Using Google Books, I found a passage that gives a list of words that were identified as Sabine or Oscan vocabulary by Latin authors: pp. 74-86, Varronianus: A Critical and Historical Introduction to the Philological Study of the Latin Language, by John William Donaldson, 1844.

One of the correspondences identified there (by Varro) is Sabine f : Latin h, as in fasena : (h)arena (p. 78).

Latin authors also seem to have discussed the "Fabulae Atellanae" which seem to have had some connection to the Oscan language. Donaldson calls the Atellanae "the only branch of Oscan literature of which we know any thing" (p. 97), but also says that "We may be sure that the Oscan language was not used in these farces when that language ceased to be intelligible to the Romans. The language of the fragments which have come down to us is pure Latin, and Tacitus describes the Atellana as 'Oscum quondam ludicrum'" (pp. 99-100).

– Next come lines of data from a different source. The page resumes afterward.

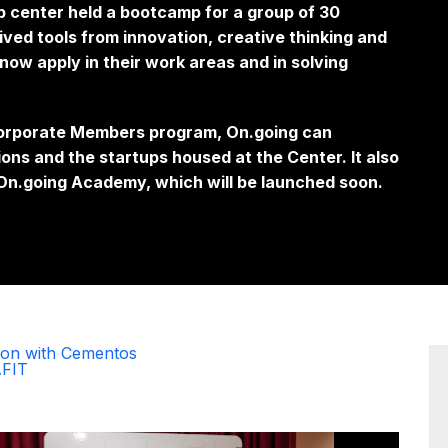
p center held a bootcamp for a group of 30
ed tools from innovation, creative thinking and
now apply in their work areas and in solving
 Corporate Members program, On.going can
ions and the
startups
housed at the Center. It also
e On.going Academy, which will be launched soon.
ion with Cementos
AFIT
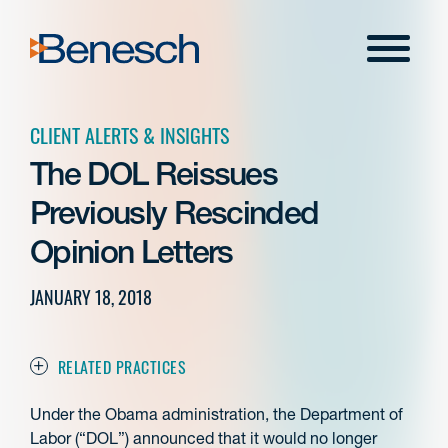
Skip
to
Menu
content
CLIENT ALERTS & INSIGHTS
The DOL Reissues
Previously Rescinded
Opinion Letters
JANUARY 18, 2018
RELATED PRACTICES
Under the Obama administration, the Department of
Labor (“DOL”) announced that it would no longer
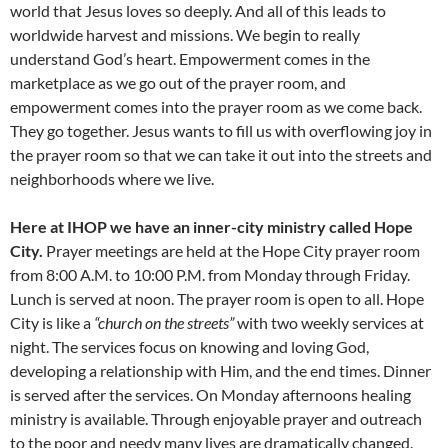
world that Jesus loves so deeply. And all of this leads to
worldwide harvest and missions. We begin to really
understand God’s heart. Empowerment comes in the
marketplace as we go out of the prayer room, and
empowerment comes into the prayer room as we come back.
They go together. Jesus wants to fill us with overflowing joy in
the prayer room so that we can take it out into the streets and
neighborhoods where we live.
Here at IHOP we have an inner-city ministry called Hope
City.
Prayer meetings are held at the Hope City prayer room
from 8:00 A.M. to 10:00 P.M. from Monday through Friday.
Lunch is served at noon. The prayer room is open to all. Hope
City is like a
“church on the streets”
with two weekly services at
night. The services focus on knowing and loving God,
developing a relationship with Him, and the end times. Dinner
is served after the services. On Monday afternoons healing
ministry is available. Through enjoyable prayer and outreach
to the poor and needy many lives are dramatically changed.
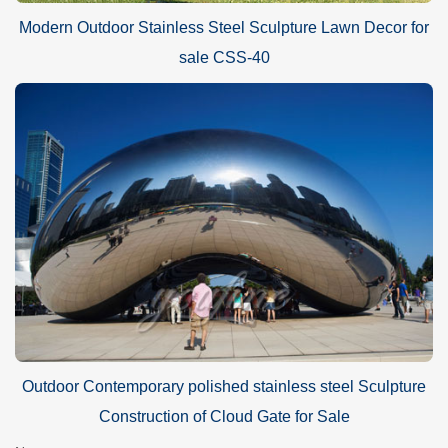
Modern Outdoor Stainless Steel Sculpture Lawn Decor for
sale CSS-40
Outdoor Contemporary polished stainless steel Sculpture
Construction of Cloud Gate for Sale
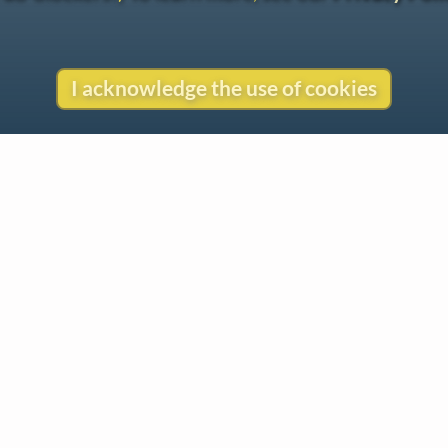
I acknowledge the use of cookies
Contact
Copyright
Privacy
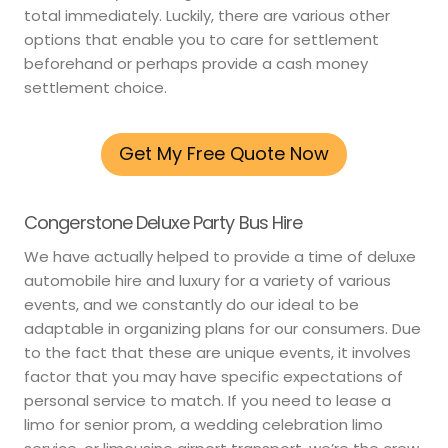
total immediately. Luckily, there are various other
options that enable you to care for settlement
beforehand or perhaps provide a cash money
settlement choice.
Get My Free Quote Now
Congerstone Deluxe Party Bus Hire
We have actually helped to provide a time of deluxe
automobile hire and luxury for a variety of various
events, and we constantly do our ideal to be
adaptable in organizing plans for our consumers. Due
to the fact that these are unique events, it involves
factor that you may have specific expectations of
personal service to match. If you need to lease a
limo for senior prom, a wedding celebration limo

In this respect, Donaldson's description seems to disagree with the description I found in A Dictionary of Greek and Roman Antiquities, edited by William Smith, 1857, which says in its entry on the Atellanae Fabulae that

The Atellane plays were a species of farce or comedy, so called from Atella, a town of the Osci, in Campania. From this circumstance, and from being written in the Oscan dialect, they were also called Ludi Osci.

(p. 118)

Later on, this entry cites Macrobius's Saturnalia, but I haven't looked at the cited passage to see exactly what it says.